Sergei Zobov | Blog Software and robotics engineer

Black box testing for Android application

2023-10-12

Background

A few months ago, I asked a question on LinkedIn: linkedin_post

Unfortunately, it didn’t attract much attention, and I still wondered. In my current company, we use an Android application as a frontend to our complex backend system. This Android application is the first and only user-facing, so we needed a tool to ensure its quality.

Before I joined, it was almost always manually tested, but the problem of this approach could be more scalable. We needed automated tests but wanted to avoid getting into the Kotlin/Java code to write them.
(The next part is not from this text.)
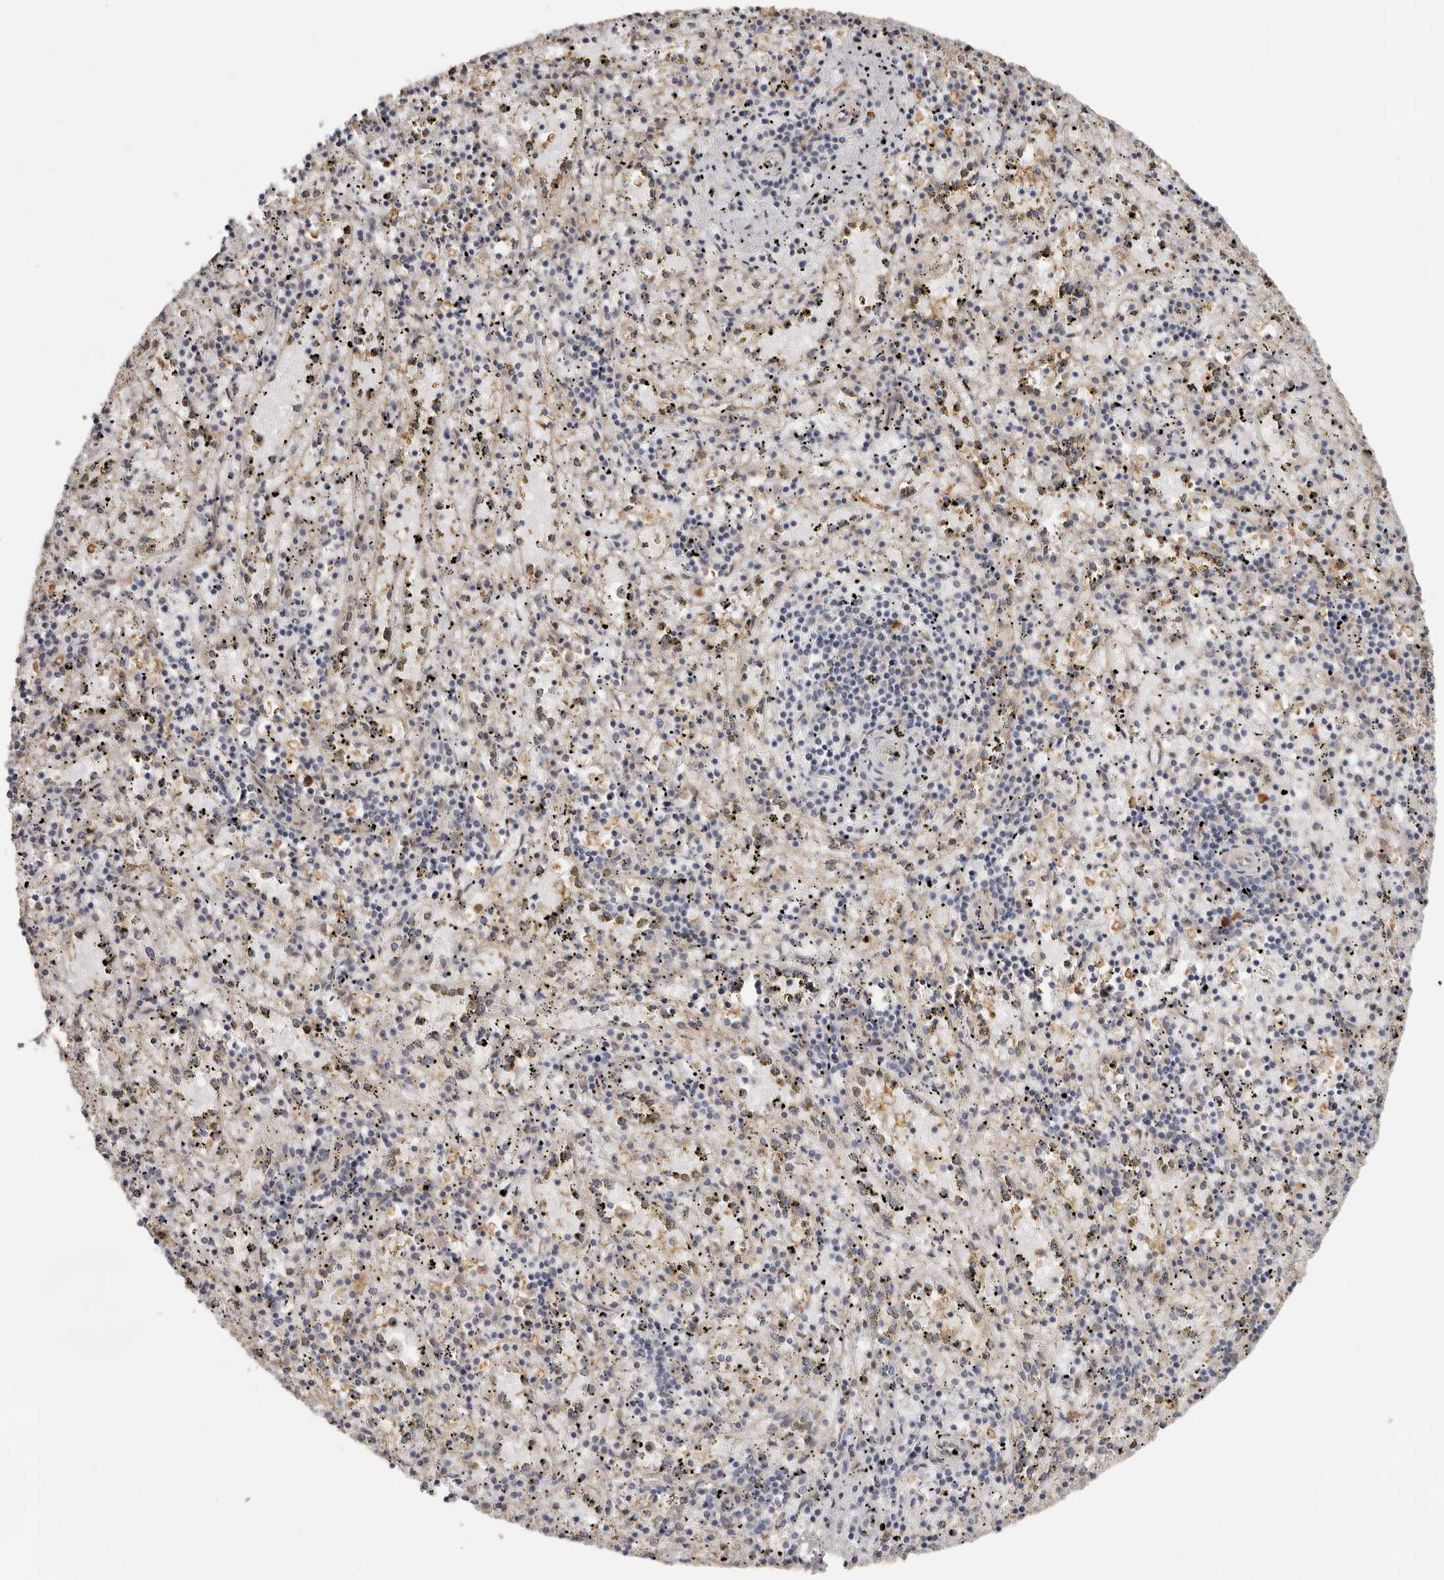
{"staining": {"intensity": "moderate", "quantity": "<25%", "location": "cytoplasmic/membranous"}, "tissue": "spleen", "cell_type": "Cells in red pulp", "image_type": "normal", "snomed": [{"axis": "morphology", "description": "Normal tissue, NOS"}, {"axis": "topography", "description": "Spleen"}], "caption": "High-magnification brightfield microscopy of benign spleen stained with DAB (3,3'-diaminobenzidine) (brown) and counterstained with hematoxylin (blue). cells in red pulp exhibit moderate cytoplasmic/membranous staining is appreciated in about<25% of cells. (brown staining indicates protein expression, while blue staining denotes nuclei).", "gene": "MSRB2", "patient": {"sex": "male", "age": 11}}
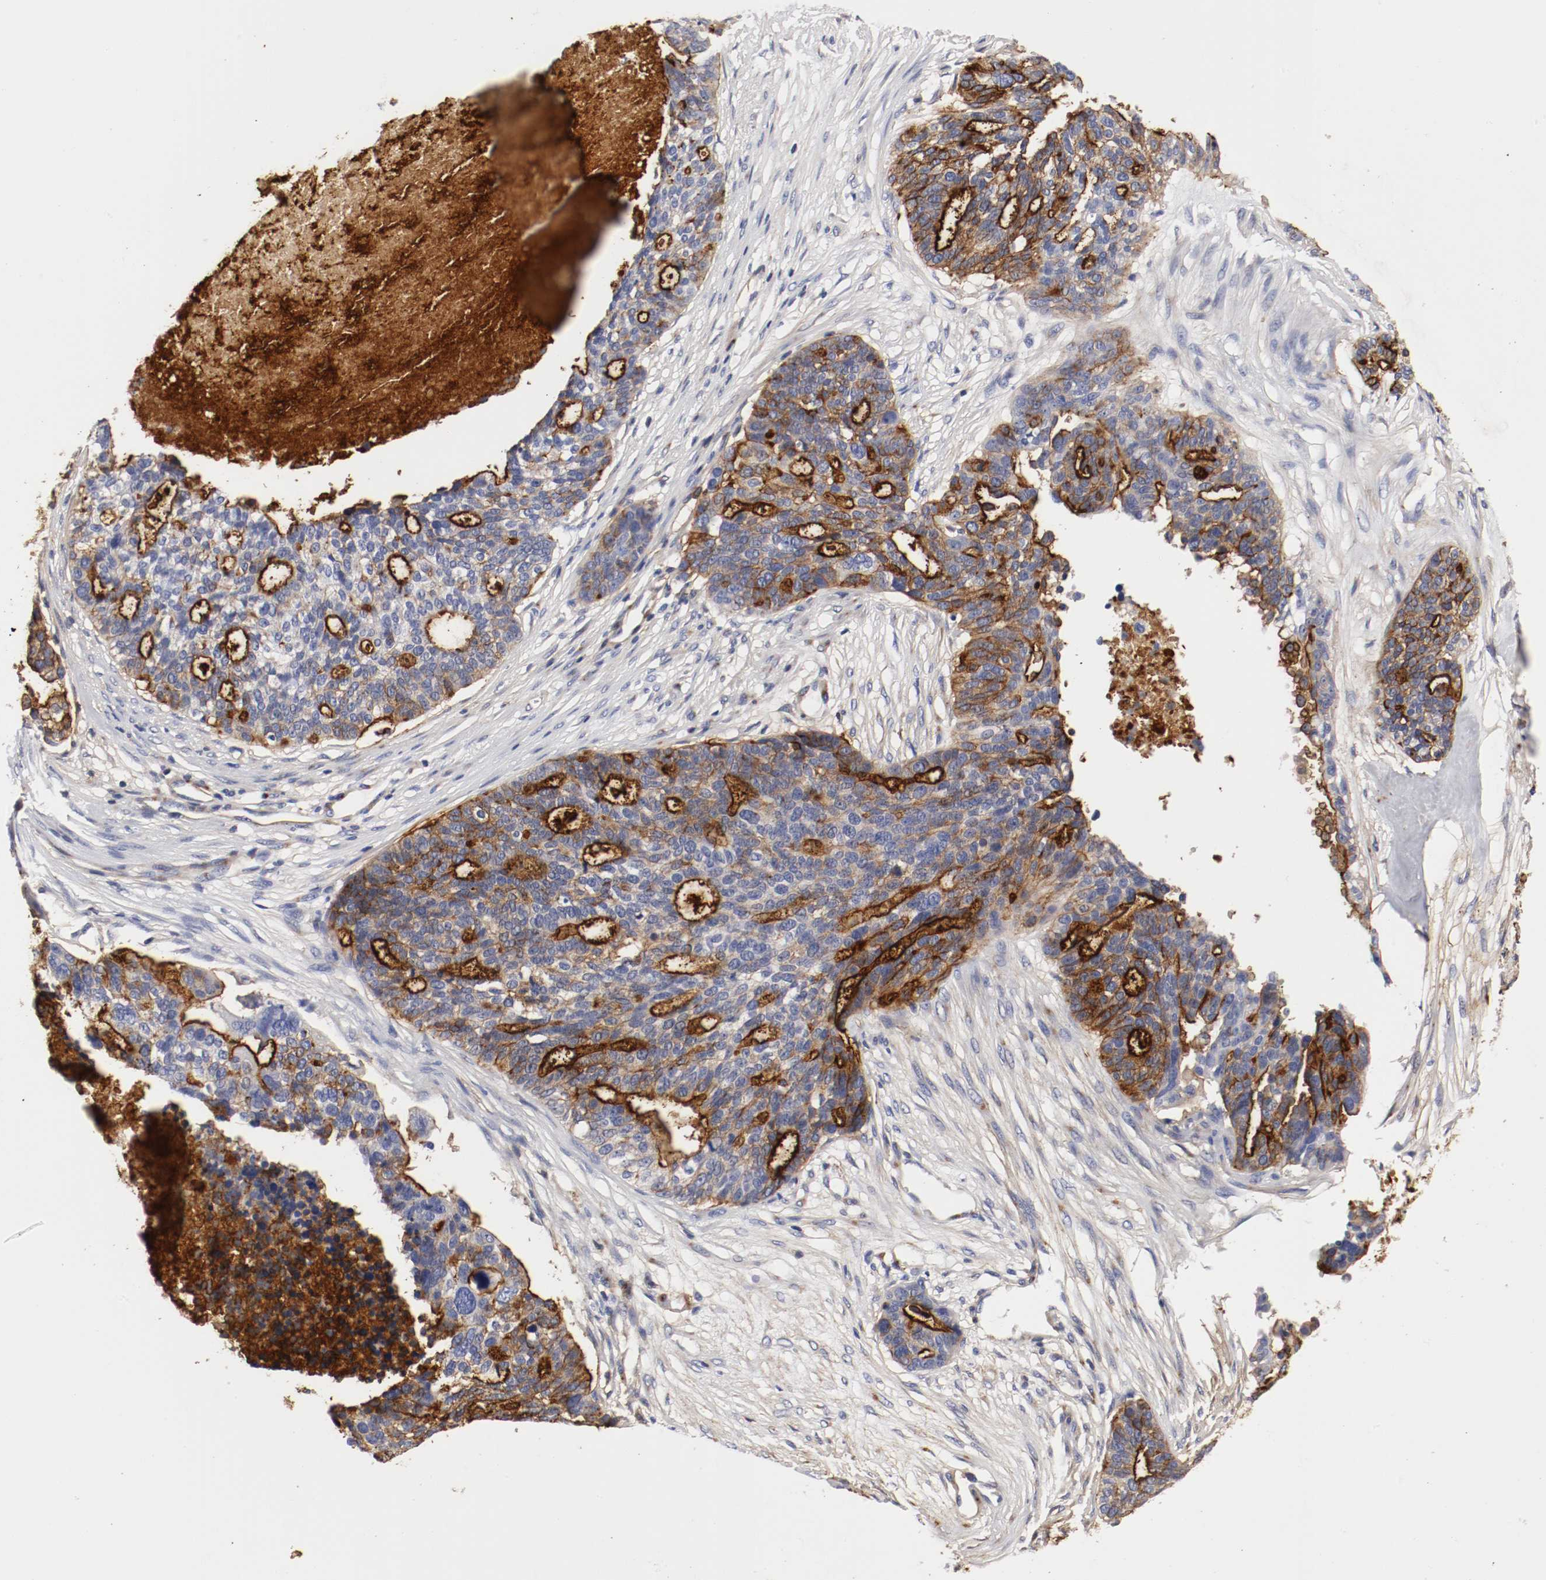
{"staining": {"intensity": "strong", "quantity": ">75%", "location": "cytoplasmic/membranous"}, "tissue": "ovarian cancer", "cell_type": "Tumor cells", "image_type": "cancer", "snomed": [{"axis": "morphology", "description": "Cystadenocarcinoma, serous, NOS"}, {"axis": "topography", "description": "Ovary"}], "caption": "This is an image of IHC staining of ovarian serous cystadenocarcinoma, which shows strong staining in the cytoplasmic/membranous of tumor cells.", "gene": "IFITM1", "patient": {"sex": "female", "age": 59}}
Our objective was: we need a tool to write automated tests which don’t require Android/Java/Kotlin knowledge.

Available options

We did initial research on the possible solution. I’m unsure if it’s a complete list, but these are the things we’ve found:

  1. screenshot-tests-for-android – a snapshot testing testing tool, but a little unflexible if UI of your application changes often. Also, it requires integration in the source code of the application.
  2. BrowserStack – a cloud-based platform to run tests on real or virtual devices. It seems like a powerful instrument, but vendor-locking, recurrent subscription and complexity make us hesitant to try it. On its own, it doesn’t provide a test framework but supports running many.
  3. Espresso – Android UI test framework. Again, this requires integration with the source code and Kotlin/Java knowledge.
  4. Appium – as stated in the docs: “is an open-source project and ecosystem of related software, designed to facilitate UI automation of many app platforms”. It is a complex UI test framework that can run on different platforms: physical, virtual devices or BrowserStack. We tried to run a setup, but it didn’t feel easy and required many integration steps.
  5. Maestro – The first sentence in the docstrings stated: “is the simplest and most effective mobile UI testing framework.”, which made me a little sceptical, but after we tried it turned out to be our choice. I’ll describe it in detail in the next section.

Maestro

It is a rather new and relatively obscure tool. I found the first mentioning on hackernews dates Aug 31, 2022.

We chose this tool over the other since:

Simple Language

The language of writing tests is simple DSL written in YAML files. The language is simple but capable of expressing complex flows. This is the first example we wrote for our testing:

appId: com.mirai.app
---
- launchApp
- extendedWaitUntil:
    visible: "Skill Overview"
    timeout: 70000 # ms (eq 70 sec)
- assertVisible:
    text: "Add new skill"
    enabled: true

You can see that it’s very descriptive. All the commands cover what I usually do when I use our application. Also, it’s possible to express loops and importing from other files. You may say it’s relatively too simple, but in my personal feelings, complicated language leads to cumbersome and often hard-to-maintain tests.

Decoupled from the Application

Maestro setup knows nothing about your application.

All app-specific logic is expressed only in the tests themselves. Maestro only starts the application as a user does it and then runs a flow of commands against it. You can change the language your mobile app is written in, change your build system, and do whatever you want – as long as the interface is the same, your maestro tests will stay as they are.

Decoupled from the Hardware

You can run your tests against a physical device or emulator.

For our setup, I built a Docker Image based on docker-android.

Speaking frankly, it required a small tests update to increase the timings since the application in the emulator works slowly, but I would say it’s expected.

However, the apparent benefit of wiring up these tools is that it is a perfect setup for your CI pipeline.

The hardware devices are excellent, but they could be more scalable, or you need to pay cloud providers like the mentioned BrowserStack. But with Docker, you can run as many instances of the simulator as could fit into your CI server.

Click-to-test UI

Maestro includes a browser-based UI where you can click and select the elements of your app and convert them to the tests.

I consider it a killer feature since it simplifies the test writing workflow.

Readability

The file with UI tests can overgrow, and needs help comprehending. Maestro support includes code from other files via the runFlow command. You can use label to make tests more self-descriptive with human-readable text.

Downsides

Maestro is a very new tool and is under active development.

Some features need to be documented, and you need to upgrade your installation occasionally.

While I was writing this blog post, I realized that the “labels” I mentioned in the previous topic were reverted and are no longer available. I may predict there could be bugs and breaking changes.

Conclusion

We were pleased to find such a powerful and accessible tool despite all the downsides mentioned. Emulating devices with Docker and running automated tests gave us many opportunities to reduce manual testing time. Now, we can run as many devices as we need and pinpoint bugs earlier.

Disclaimer

I’m not affiliated with any of the mentioned projects.

Acknowledgement

This post is based on my work together with Maria Matyushenko.